---- Recorded data

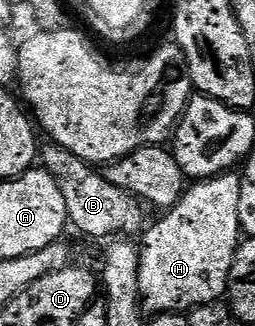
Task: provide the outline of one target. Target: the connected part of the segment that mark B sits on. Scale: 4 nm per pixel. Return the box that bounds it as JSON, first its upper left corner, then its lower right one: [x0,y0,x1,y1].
[42,144,145,240]

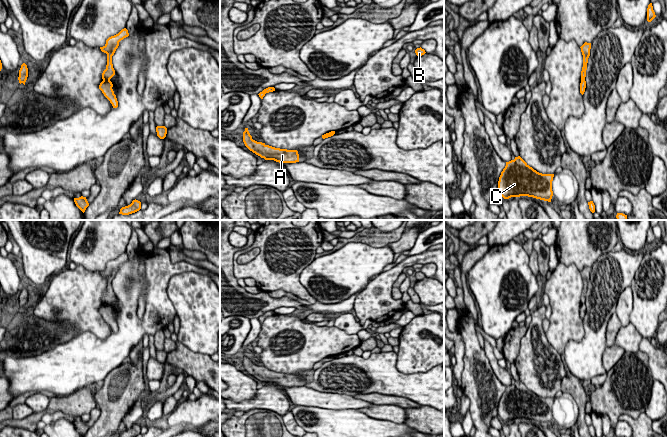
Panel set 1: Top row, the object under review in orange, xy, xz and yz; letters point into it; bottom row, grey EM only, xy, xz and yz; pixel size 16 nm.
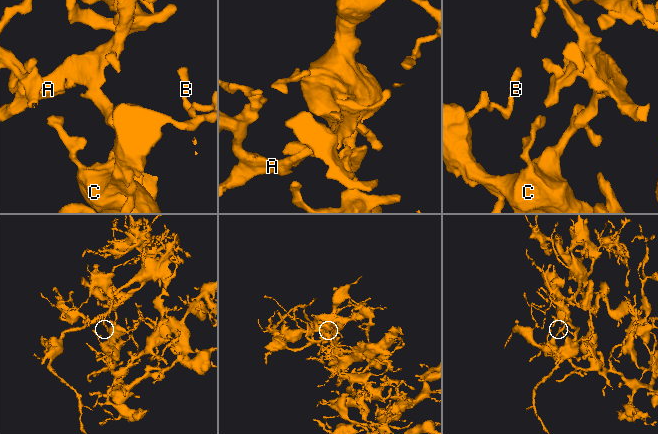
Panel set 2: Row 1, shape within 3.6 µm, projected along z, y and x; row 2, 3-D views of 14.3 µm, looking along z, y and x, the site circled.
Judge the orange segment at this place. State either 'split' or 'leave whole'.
split

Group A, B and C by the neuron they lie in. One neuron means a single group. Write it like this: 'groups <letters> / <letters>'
groups A / B C

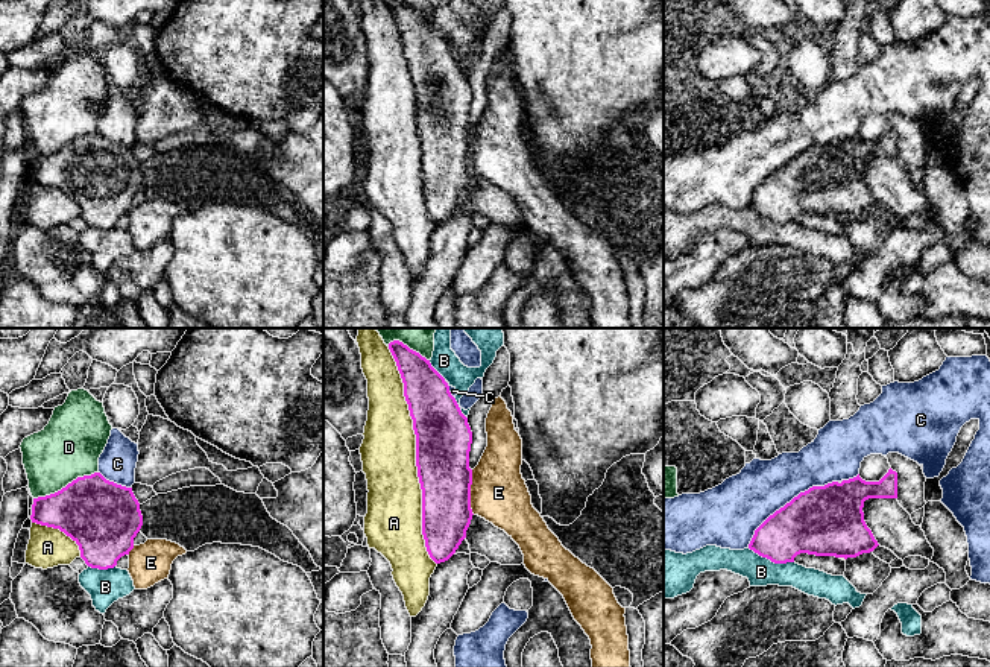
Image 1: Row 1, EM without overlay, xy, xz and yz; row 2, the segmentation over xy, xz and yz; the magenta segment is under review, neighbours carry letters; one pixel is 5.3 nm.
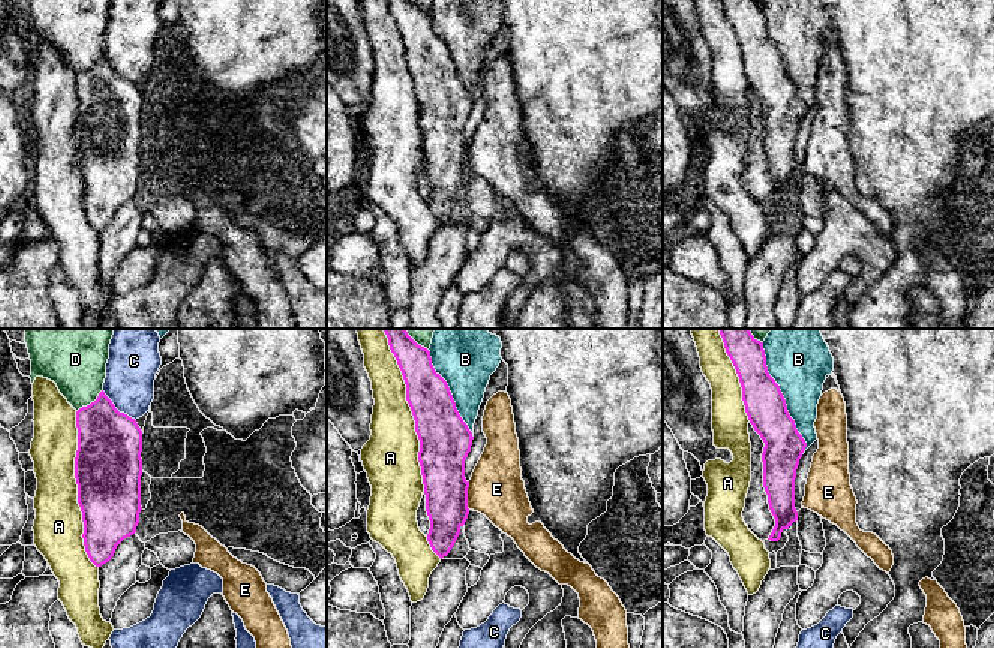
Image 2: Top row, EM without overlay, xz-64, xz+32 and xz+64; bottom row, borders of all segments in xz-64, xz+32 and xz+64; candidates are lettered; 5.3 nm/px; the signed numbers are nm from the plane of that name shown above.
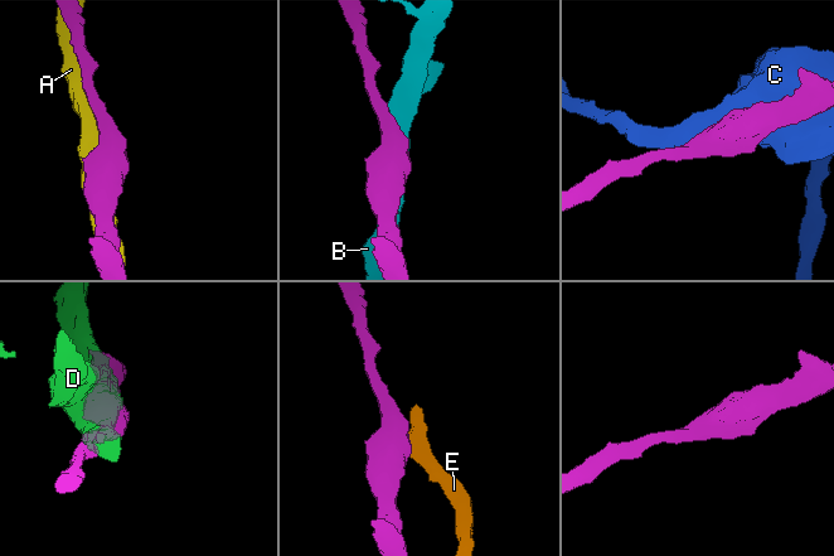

--------

Instructions to follow: Reproduce each line of the records exactly, and omit every picture.

Response:
Task: provide the outline of one target. Target: the connected part of the segment that mark B sits on. Scale: 4 nm per pixel. Return the box that bounds it as JSON, first its upper left corner, then its lower right one: [x0,y0,x1,y1].
[42,144,145,240]

Panel set 1: Top row, the object under review in orange, xy, xz and yz; letters point into it; bottom row, grey EM only, xy, xz and yz; pixel size 16 nm.
Panel set 2: Row 1, shape within 3.6 µm, projected along z, y and x; row 2, 3-D views of 14.3 µm, looking along z, y and x, the site circled.
Judge the orange segment at this place. State either 'split' or 'leave whole'.
split

Group A, B and C by the neuron they lie in. One neuron means a single group. Write it like this: 'groups <letters> / <letters>'
groups A / B C

Image 1: Row 1, EM without overlay, xy, xz and yz; row 2, the segmentation over xy, xz and yz; the magenta segment is under review, neighbours carry letters; one pixel is 5.3 nm.
Image 2: Top row, EM without overlay, xz-64, xz+32 and xz+64; bottom row, borders of all segments in xz-64, xz+32 and xz+64; candidates are lettered; 5.3 nm/px; the signed numbers are nm from the plane of that name shown above.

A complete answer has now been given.